Бен-Гур
Шрифт:
Бен-Гур глядел в сторону.
– О чем ты задумался, господин мой?
– О Риме, – отвечал он мрачно, – о Риме и его легионах. Я жил с ними в лагерях. Я знаю их.
– А! – сказал Симонид. – Ты будешь начальником легионов нашего Царя, набирая их из миллионов людей.
– Миллионов! – воскликнул Бен-Гур.
Симонид некоторое время сидел задумавшись.
– Вопрос о власти не должен тревожить тебя, – сказал он наконец.
Бен-Гур вопросительно взглянул на него.
– Ты воображаешь себя одесную Царя, смиренно грядущего, а слева наглые легионы кесаря...
– Да, таковы мои мысли.
– О господин мой, – продолжал Симонид. – Ты не знаешь, насколько мощен наш Израиль. Ты воображаешь его печальным старцем, плачущим на реках вавилонских.
Он горячо рисовал эту картину.
Слушая его, Ильдерим вскочил, как бы заслышав призывный звук трубы, и воскликнул:
– О, если бы мне вернуть мою молодость!
Бен-Гур сидел молча.
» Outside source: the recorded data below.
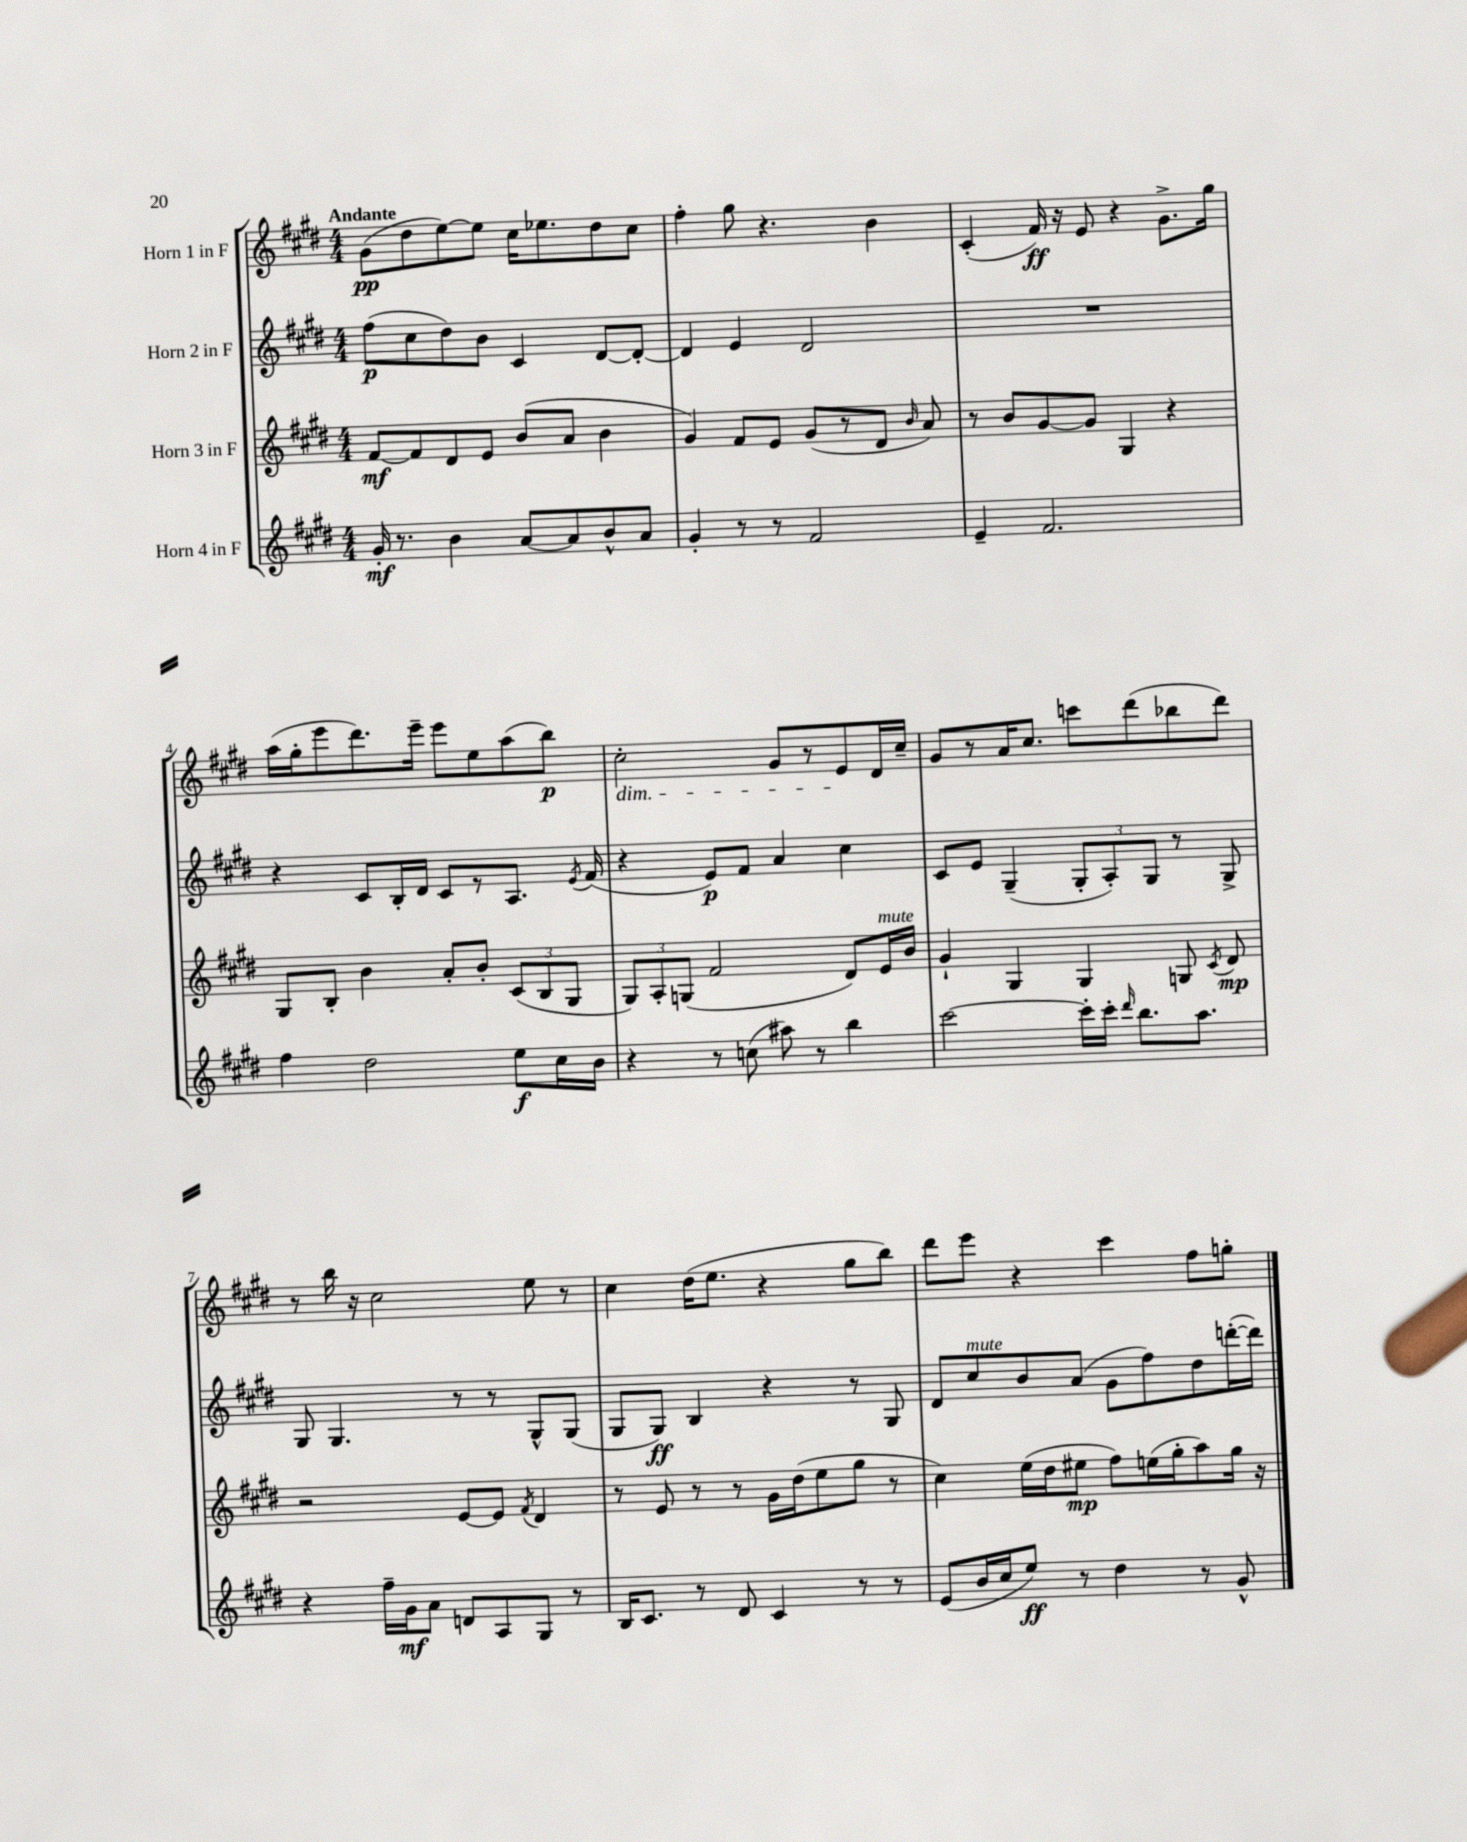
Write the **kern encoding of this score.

**kern	**kern	**kern	**kern
*staff4	*staff3	*staff2	*staff1
*clefG2	*clefG2	*clefG2	*clefG2
*k[f#c#g#d#]	*k[f#c#g#d#]	*k[f#c#g#d#]	*k[f#c#g#d#]
*M4/4	*M4/4	*M4/4	*M4/4
16g#'/	[8f#/L	(8ff#\L	(8g#\L
8.r	.	.	.
.	8f#/]	8cc#\	8dd#\
4b\	8d#/	8dd#\)	[8ee\)
.	8e/J	8b\J	8ee\]J
[8a/L	(8b/L	4c#/	16cc#\LK
.	.	.	8.ee-\
8a/]	8a/J	.	.
8b^^/	4b\	[8d#/L	8dd#\
8a/J	.	8d#'/_J	8cc#\J
=	=	=	=
4g#'/	4g#/)	4d#/]	4ff#'\
8r	8f#/L	4e/	8gg#\
8r	8e/J	.	4.r
2f#/	(8g#/L	2d#/	.
.	8r	.	.
.	8d#/J	.	4b\
.	16qqb/	.	.
.	8a/)	.	.
=	=	=	=
4e~/	8r	1r	(4c#'/
.	8b/L	.	.
2.f#/	[8g#/	.	16f#/)
.	.	.	16r
.	8g#/]J	.	8e/
.	4G#/	.	4r
.	4r	.	8.g#^\L
.	.	.	16gg#\Jk
=	=	=	=
4ff#\	8G#/L	4r	(16aa\LL
.	.	.	16gg#'\J
.	8B'/J	.	8eee\
2dd#\	4b\	8c#/L	8.ddd#\)
.	.	16B'/L	.
.	.	16d#/JJ	16eee~\Jk
.	8a'/L	8c#/L	8eee\L
.	8b'/J	8r	8ee\
8ee\L	(12c#/L	8.A/J	(8aa\
.	12B/	.	.
16cc#\L	.	.	8bb\J)
.	12G#/J	.	.
.	.	8qe/	.
16b\JJ	.	(16f#/	.
=	=	=	=
4r	12G#/L)	4r	2cc#'\
.	12A'/	.	.
.	(12G/J	.	.
8r	2f#/	8e/L)	.
(8cc\	.	8f#/J	.
8aa#\)	.	4a/	8g#/L
8r	.	.	8r
4bb\	8d#/L)	4cc#\	8e/
.	16e/L	.	16d#/L
.	16b/JJ	.	16cc#~/JJ
=	=	=	=
[2ccc#\	4g#`/	8c#/L	8g#/L
.	.	8e/J	8r
.	4G#/	(4G#~/	16a/K
.	.	.	8.cc#/J
16ccc#'\]LL	4G#/	12G#'/L	8ccc\L
16ccc#'\JJ	.	.	.
.	.	12A'/)	.
16qqddd#/	.	.	.
8.bb\L	.	.	(8ddd#\
.	.	12G#/J	.
.	8G/	8r	8bb-\
8.aa\J	.	.	.
.	8qc#/	.	.
.	8d#/	8G#^/	8ddd#\J)
=	=	=	=
4r	2r	8G#/	8r
.	.	4.G#/	16bb\
.	.	.	16r
16ff#~\LL	.	.	2cc#\
16g#\J	.	.	.
8a\J	.	.	.
8d/L	[8e/L	8r	.
8A/	8e/]J	8r	.
.	8qf#/	.	.
8G#/J	4d#/	8G#^^/L	8ee\
8r	.	(8G#/J	8r
=	=	=	=
16B/LK	8r	8G#/L	4cc#\
8.c#/J	.	.	.
.	8e/	8G#/J)	.
8r	8r	4B/	(16dd#\LK
.	.	.	8.ee\J
8d#/	8r	.	.
4c#/	16g#\LL	4r	4r
.	(16dd#\J	.	.
.	8ee\	.	.
8r	8gg#\J	8r	8gg#\L
8r	8r	8G#/	8bb\J)
=	=	=	=
(8e/L	4cc#\)	8d#/L	8ddd#\L
16b/L	.	8cc#/	8eee\J
16cc#/J	.	.	.
8ee/J)	(16ee\LL	8b/	4r
.	16dd#\J	.	.
8r	8ee#\J	(8a/J	.
4dd#\	8ff#\L)	8g#\L	4ccc#\
.	(16ee\L	8ff#\)	.
.	16gg#'\J	.	.
8r	8aa\)	8dd#\	8ff#\L
8g#^^/	16gg#\Jk	([16ddd'\L	8gg'\J
.	16r	16ddd\]JJ)	.
==	==	==	==
*-	*-	*-	*-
Он понимал, что эта речь была призывом к нему посвятить свою жизнь и состояние тому таинственному Существу, которое служило центром великих упований как Симонида, так и набожного египтянина. Мысль эта, как мы видели, уже не раз являлась ему, но она являлась и исчезала как идея, вызываемая более или менее сильным порывом чувств. Теперь было не то. Теперь ее излагал человек, поставивший ее целью своей жизни, мастерски ее разработавший и доведший ее до дела. Как бы скрытая до сих пор, перед Бен-Гуром раскрылась дверь, озаряя его потоком света и указывая ему путь служения великому будущему, полному и сознанием исполненного долга, и удовлетворением всех требований его гордости и сладчайших наград. Оставался еще один неразъясненный пункт.
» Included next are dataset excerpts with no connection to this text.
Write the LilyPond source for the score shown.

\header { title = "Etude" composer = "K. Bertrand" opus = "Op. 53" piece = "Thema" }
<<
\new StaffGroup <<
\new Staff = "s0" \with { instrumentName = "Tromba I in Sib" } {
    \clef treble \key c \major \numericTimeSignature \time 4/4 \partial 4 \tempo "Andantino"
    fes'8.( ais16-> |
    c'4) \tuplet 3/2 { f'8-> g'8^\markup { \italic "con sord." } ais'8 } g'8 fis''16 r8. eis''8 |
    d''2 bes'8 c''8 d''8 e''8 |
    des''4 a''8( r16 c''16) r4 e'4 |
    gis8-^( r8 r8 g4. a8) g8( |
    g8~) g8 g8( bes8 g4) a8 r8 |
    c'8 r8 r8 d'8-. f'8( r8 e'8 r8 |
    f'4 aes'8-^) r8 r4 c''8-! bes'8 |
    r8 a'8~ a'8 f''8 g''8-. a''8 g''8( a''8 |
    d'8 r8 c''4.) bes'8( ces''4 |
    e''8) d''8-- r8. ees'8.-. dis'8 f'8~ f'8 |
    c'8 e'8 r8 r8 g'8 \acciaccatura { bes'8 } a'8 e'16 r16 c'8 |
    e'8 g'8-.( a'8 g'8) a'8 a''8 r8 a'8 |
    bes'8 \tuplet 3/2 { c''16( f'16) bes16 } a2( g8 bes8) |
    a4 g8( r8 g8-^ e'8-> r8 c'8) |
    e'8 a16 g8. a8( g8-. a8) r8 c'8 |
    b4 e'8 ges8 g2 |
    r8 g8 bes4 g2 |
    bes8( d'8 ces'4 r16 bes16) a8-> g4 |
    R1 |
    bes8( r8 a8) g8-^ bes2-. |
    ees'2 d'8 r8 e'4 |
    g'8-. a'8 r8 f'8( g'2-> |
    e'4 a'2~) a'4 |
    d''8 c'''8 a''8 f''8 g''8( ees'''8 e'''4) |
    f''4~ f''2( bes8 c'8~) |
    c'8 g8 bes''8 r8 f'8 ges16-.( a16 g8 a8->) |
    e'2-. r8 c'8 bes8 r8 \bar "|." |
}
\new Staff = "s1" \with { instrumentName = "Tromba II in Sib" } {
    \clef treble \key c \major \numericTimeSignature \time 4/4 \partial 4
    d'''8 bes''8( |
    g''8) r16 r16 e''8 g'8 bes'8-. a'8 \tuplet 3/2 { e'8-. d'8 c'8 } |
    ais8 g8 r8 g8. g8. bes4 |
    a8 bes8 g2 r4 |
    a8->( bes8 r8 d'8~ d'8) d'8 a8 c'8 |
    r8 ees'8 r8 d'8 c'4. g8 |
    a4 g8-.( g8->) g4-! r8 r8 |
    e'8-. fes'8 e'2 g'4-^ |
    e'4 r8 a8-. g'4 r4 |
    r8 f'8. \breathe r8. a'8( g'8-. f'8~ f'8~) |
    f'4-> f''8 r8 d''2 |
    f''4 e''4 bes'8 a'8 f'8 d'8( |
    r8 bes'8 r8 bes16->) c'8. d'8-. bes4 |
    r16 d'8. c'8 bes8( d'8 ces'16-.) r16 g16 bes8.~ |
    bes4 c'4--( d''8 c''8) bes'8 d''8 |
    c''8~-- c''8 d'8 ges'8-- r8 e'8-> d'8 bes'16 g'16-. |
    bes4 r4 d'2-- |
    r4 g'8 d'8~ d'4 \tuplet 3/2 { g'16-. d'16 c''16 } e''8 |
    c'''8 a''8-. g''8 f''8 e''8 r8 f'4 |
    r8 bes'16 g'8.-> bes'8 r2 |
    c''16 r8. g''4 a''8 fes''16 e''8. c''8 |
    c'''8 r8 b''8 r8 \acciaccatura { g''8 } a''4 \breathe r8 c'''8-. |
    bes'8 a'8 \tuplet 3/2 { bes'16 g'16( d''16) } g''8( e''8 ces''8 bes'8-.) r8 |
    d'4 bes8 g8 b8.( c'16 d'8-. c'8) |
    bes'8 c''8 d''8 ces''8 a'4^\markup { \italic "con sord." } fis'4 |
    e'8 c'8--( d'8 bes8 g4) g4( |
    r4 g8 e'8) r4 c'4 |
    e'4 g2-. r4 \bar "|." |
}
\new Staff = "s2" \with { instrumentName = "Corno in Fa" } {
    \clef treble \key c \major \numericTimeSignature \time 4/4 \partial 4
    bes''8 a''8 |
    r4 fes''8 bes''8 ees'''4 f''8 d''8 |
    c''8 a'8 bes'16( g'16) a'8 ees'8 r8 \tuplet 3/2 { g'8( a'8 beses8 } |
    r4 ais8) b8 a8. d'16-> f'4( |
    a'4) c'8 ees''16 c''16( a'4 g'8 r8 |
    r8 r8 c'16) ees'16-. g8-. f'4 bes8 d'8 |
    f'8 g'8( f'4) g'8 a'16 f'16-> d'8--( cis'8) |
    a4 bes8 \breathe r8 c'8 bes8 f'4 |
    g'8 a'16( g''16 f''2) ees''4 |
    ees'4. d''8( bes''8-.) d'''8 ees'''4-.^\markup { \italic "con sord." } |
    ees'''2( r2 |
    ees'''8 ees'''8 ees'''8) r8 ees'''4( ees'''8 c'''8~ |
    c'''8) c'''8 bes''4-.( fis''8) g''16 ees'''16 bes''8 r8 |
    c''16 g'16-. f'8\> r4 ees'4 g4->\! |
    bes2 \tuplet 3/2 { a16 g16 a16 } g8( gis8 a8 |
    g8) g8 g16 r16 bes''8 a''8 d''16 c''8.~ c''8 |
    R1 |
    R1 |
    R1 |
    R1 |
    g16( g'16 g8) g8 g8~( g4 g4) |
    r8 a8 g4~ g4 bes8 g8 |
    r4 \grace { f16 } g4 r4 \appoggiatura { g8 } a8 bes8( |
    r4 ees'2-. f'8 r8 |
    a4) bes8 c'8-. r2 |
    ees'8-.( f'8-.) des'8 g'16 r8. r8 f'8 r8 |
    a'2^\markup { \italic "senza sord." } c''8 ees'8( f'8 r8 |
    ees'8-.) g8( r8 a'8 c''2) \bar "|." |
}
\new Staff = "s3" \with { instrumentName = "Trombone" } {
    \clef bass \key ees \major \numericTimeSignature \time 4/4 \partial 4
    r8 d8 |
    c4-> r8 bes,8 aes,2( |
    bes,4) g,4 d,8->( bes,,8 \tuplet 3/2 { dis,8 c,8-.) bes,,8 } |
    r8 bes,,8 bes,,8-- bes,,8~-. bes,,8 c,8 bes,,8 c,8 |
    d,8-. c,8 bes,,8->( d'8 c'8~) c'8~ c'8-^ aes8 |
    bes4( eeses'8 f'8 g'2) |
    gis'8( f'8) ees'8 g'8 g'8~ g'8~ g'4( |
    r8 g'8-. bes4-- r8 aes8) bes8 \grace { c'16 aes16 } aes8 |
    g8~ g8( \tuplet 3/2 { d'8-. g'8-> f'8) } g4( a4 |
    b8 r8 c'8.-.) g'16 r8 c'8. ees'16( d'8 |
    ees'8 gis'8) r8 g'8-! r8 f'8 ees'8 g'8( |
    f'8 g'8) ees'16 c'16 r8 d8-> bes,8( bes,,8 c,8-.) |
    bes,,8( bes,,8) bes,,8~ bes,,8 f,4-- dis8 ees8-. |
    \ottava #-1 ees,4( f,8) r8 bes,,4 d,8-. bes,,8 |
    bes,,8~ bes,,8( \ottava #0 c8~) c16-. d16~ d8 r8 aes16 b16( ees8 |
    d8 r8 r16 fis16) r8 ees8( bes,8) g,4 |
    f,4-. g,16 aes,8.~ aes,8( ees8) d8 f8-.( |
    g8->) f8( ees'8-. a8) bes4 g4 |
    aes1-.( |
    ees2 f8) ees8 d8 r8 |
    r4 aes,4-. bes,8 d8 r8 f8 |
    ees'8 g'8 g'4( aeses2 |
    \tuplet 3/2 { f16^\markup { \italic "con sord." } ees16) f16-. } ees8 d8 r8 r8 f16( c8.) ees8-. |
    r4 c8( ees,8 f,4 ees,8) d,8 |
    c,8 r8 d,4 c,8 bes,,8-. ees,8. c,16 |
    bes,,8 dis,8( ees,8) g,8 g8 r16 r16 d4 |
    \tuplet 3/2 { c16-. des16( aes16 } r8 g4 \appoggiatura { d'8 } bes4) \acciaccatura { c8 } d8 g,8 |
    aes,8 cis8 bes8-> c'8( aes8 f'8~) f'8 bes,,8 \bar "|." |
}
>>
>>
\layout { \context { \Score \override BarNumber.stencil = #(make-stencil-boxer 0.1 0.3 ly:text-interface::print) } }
– Положим, Симонид, что все сказанное тобой верно, – сказал Бен-Гур, – что Царь придет и что царство Его будет подобно Соломонову, что я всецело готов отдать и себя, и свое богатство на служение Ему: более того, я согласен, что и моей судьбой и твоим быстрым накоплением неслыханных богатств руководил промысел Божий, – но что же из этого? Неужели же мы должны идти ощупью, как слепцы, ожидать пришествия Царя или Его призыва? Ты богат годами и опытом. Ответь мне!
Симонид немедленно отвечал:
– Для нас нет выбора, нет. Это письмо, – он указал на послание Мессалы, –сигнал к действию. Мы недостаточно сильны, чтобы противостоять союзу Мессалы
Дрожь пробежала по нему при этих страшных воспоминаниях.
– Мой добрый господин, – продолжал он, несколько успокоившись, – насколько ты тверд в этом намерении?
Бен-Гур не понял его вопроса.
– Я помню, каким прелестным казался мне мир во времена моей молодости.
– И однако же, – прервал его Бен-Гур, – ты был способен на великую жертву.
– Да, во имя любви.
– Но разве у любви нет других столь же мощных побуждений?
Симонид покачал головой.
– Например, честолюбие.
– Честолюбие запрещено сынам Израиля.
– Но месть?
Искра упала на пылающую страсть, глаза его заблистали, он потряс руками и поспешно отвечал:
– Отмщение есть право еврея. Это его закон.
– Верблюд и даже собака помнят обиду! – воскликнул Ильдерим.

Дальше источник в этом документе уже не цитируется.